[PROBLEM DESCRIPTION]
In the article on employers in a liquidity crisis, rewrite the passage between "With the recent" and "or terminating employees.", inclusive, replacing "liquidity issues" with "cash-flow problems".

[TEXT SHOWN]
********

Sometimes all you need to navigate the legal landscape is a little information. Our blogs and articles touch on a wide spectrum of legal matters that can pop up in both business and everyday life, and we hope they’ll shed a little light wherever you happen to need it.

Key Considerations for Employers in a Liquidity Crisis

With the recent closure of Silicon Valley Bank, employers may feel the pressure of liquidity issues, which in turn could impact their ability to pay employees on time or operate their compensation/benefits programs.

Three key considerations to focus on when evaluating your company’s internal finances are payroll, furlough, and benefits. These will effect your employees’ day-to-day lives, and eat up most of your HR staff’s time.


Payroll/Employee Communications:

Communicate immediately with employees regarding potential delays in payroll timing and provide prompt updates on changes. If you’re switching payroll to another financial institution, ensure compliance with existing wage rules that are designed to prevent changes to employee’s elected methods of payment without their consent. To the extent the employer cannot timely make payroll, consider furloughing or terminating employees.

Benefit Plans:

Review health and welfare benefit plans, contracts and arrangements to determine whether missed or late payments by the employer to third-party providers may cause a lapse in benefits/insurance coverage for employees (or otherwise impact coverage).

********

[MATERIAL PROVIDED]
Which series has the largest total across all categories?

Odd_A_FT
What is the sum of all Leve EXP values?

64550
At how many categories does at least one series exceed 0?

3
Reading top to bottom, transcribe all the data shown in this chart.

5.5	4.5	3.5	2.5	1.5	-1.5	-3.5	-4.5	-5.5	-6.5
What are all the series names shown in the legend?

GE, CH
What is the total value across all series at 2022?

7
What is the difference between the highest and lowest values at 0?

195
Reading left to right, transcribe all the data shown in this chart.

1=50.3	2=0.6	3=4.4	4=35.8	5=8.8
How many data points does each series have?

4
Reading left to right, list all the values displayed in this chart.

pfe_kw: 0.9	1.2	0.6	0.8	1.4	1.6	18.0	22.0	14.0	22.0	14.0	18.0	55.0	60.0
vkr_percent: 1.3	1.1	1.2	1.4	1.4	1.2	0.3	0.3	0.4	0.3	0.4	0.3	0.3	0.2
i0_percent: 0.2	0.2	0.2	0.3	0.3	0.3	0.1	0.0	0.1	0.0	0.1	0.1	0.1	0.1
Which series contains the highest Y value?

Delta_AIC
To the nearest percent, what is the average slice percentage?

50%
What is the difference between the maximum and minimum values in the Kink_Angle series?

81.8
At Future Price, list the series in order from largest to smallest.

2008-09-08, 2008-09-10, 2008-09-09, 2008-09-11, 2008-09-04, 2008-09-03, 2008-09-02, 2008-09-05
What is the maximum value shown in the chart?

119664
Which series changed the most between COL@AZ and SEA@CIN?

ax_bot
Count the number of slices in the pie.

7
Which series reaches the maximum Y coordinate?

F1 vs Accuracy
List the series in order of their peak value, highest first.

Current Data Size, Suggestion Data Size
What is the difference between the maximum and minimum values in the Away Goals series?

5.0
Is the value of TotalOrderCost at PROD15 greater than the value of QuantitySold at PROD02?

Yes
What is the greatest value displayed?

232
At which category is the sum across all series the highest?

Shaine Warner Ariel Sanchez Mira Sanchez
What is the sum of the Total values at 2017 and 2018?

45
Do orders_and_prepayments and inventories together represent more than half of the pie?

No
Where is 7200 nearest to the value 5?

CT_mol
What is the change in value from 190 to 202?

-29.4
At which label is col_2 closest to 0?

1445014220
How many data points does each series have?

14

********

[OUTPUT OF THE EXERCISE]
With the recent closure of Silicon Valley Bank, employers may feel the pressure of cash-flow problems, which in turn could impact their ability to pay employees on time or operate their compensation/benefits programs.

Three key considerations to focus on when evaluating your company’s internal finances are payroll, furlough, and benefits. These will effect your employees’ day-to-day lives, and eat up most of your HR staff’s time.


Payroll/Employee Communications:

Communicate immediately with employees regarding potential delays in payroll timing and provide prompt updates on changes. If you’re switching payroll to another financial institution, ensure compliance with existing wage rules that are designed to prevent changes to employee’s elected methods of payment without their consent. To the extent the employer cannot timely make payroll, consider furloughing or terminating employees.